Logging the actual response model is such a small habit, but it changes debugging completely. Without it, latency, quality, and cost regressions all get blamed on "the prompt" even when the real cause was routing or fallback behavior.

Mike Czerwinski • Jun 22

Logging response.model turns the smallest possible deterministic gate against autonomous-system drift into a habit that costs nothing — and the Fable 5 fallback example is the one that makes it sharp. The cases that crash are easy. The cases that quietly produce plausible output of the wrong quality are the ones that need this log most. Quality regression with no apparent cause is the signature of a silent substitution upstream, exactly where the harder failure mode lives.

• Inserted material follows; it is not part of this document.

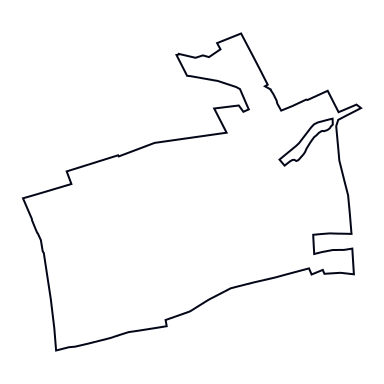 Nasturelu, Teleorman, Romania (Natural Earth projection)
{"feature_id": "2599482B97470036487680", "entity_name": "Nasturelu", "entity_type": "district", "adm_level": 2, "iso_a3": "ROU", "parent_name": "Romania", "parent_adm1": "Teleorman", "projection": "natural_earth1", "projection_center": [25.483, 43.671], "detail": "fine", "context": "isolated", "style": "outline", "palette": "ink", "viewbox_px": 384, "rotation_deg": 0, "n_neighbors": 0, "source": "geoboundaries", "source_scale": "gbopen_adm2", "svg_char_len": 1953}
<svg xmlns="http://www.w3.org/2000/svg" viewBox="0 0 384 384"><path d="M270.4,89.3L265.0,86.3L267.7,84.7L259.6,68.8L252.3,54.8L241.1,33.5L217.1,43.1L220.5,49.3L209.0,57.1L202.9,55.4L195.5,57.8L178.8,53.9L178.7,54.5L176.5,55.0L181.8,65.4L187.1,75.8L189.9,76.1L190.8,76.2L214.5,80.4L217.6,80.9L236.1,87.0L240.0,89.1L246.8,104.9L248.8,109.4L246.7,110.3L243.4,111.8L241.8,109.6L240.5,107.8L238.8,105.5L214.2,108.5L226.6,132.7L154.6,142.9L118.8,156.4L118.1,155.3L66.7,171.4L71.4,184.0L32.4,195.6L23.0,198.3L31.9,219.0L32.0,220.2L35.6,229.1L37.2,232.8L37.8,233.4L40.9,240.2L42.7,251.3L43.8,253.0L50.8,299.1L53.0,317.4L54.3,328.2L55.4,341.8L56.1,350.5L69.0,347.2L75.0,346.7L88.3,343.6L109.7,338.2L110.4,338.0L119.8,334.9L128.7,332.1L129.5,332.0L138.5,330.7L156.9,327.8L166.7,326.2L165.6,320.0L189.5,311.6L190.5,311.1L198.6,306.0L207.1,300.7L210.2,298.9L221.9,292.9L230.5,288.4L236.1,286.9L254.3,282.3L275.6,277.4L284.6,274.9L309.0,268.4L311.6,274.5L322.8,269.9L324.4,273.8L340.5,272.8L353.9,274.3L352.3,248.6L344.2,249.9L334.4,250.0L332.9,250.0L321.8,252.1L314.2,254.0L313.4,239.1L313.2,234.8L320.5,234.1L329.6,233.4L340.0,233.7L342.6,233.7L351.5,233.9L349.8,213.3L348.1,195.3L344.1,179.7L339.3,160.4L338.8,154.5L338.3,148.9L336.2,126.2L337.4,122.4L338.2,119.9L346.0,115.8L355.0,111.2L361.0,108.1L356.5,104.6L342.2,110.7L340.4,111.4L338.6,112.2L327.7,90.8L307.5,100.0L306.2,99.6L292.3,106.1L281.2,110.6L277.2,103.4L276.7,100.8L273.3,94.0L270.3,89.4L270.4,89.3ZM327.5,130.0L324.1,131.2L322.2,130.9L321.0,131.5L318.8,132.9L316.7,135.1L314.2,137.1L312.4,139.5L311.3,141.1L310.2,142.7L308.4,145.6L306.4,148.9L305.2,151.8L303.7,154.1L300.9,157.3L298.3,160.2L296.3,161.0L294.3,159.8L292.4,160.0L290.4,161.1L284.6,165.6L279.5,159.6L288.0,152.6L296.5,145.6L299.1,143.1L311.4,127.1L312.1,126.4L314.1,124.3L315.9,123.4L317.7,122.5L329.4,119.4L332.6,118.7L332.8,124.6L330.9,126.5L329.7,128.4L328.6,129.2L327.5,130.0Z" fill="none" stroke="#020617" stroke-width="2"/></svg>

The thing that turns it from "good practice" into structure is the assertion form: console.assert(r.model.startsWith("claude-opus-4-8")) doesn't depend on anyone remembering to read the log. That's the difference between "you'd notice eventually" and "the system tells you when reality drifted from intent." Same shape as audit logs in agent-security tooling, scaled down to a single field.

One extension worth naming: pair the served-model field with whatever spec the call was meant to satisfy. A served-model mismatch is one signal; a served-model mismatch on a call that was supposed to enforce a particular reasoning depth is the actually load-bearing alert. The 30-second debug story is real, but the same log structure becomes a drift detector against your own routing config over months, not minutes.